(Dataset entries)
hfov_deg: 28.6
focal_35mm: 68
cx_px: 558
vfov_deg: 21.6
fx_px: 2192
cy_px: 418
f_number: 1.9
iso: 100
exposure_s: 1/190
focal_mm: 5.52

---

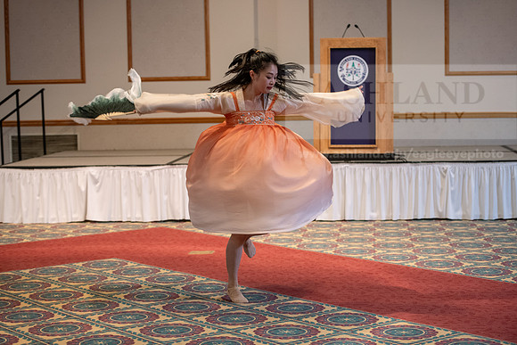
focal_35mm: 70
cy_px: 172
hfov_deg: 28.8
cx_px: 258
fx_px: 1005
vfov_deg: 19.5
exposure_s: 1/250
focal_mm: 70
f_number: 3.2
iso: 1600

■ **EXERCISE GOAL**
Above are the records; repeat exactly the lines from the one holding "vfov_deg: 21.6" down to the one holding "focal_mm: 5.52", end lines included.

■ **SOLUTION TO THIS TASK**
vfov_deg: 21.6
fx_px: 2192
cy_px: 418
f_number: 1.9
iso: 100
exposure_s: 1/190
focal_mm: 5.52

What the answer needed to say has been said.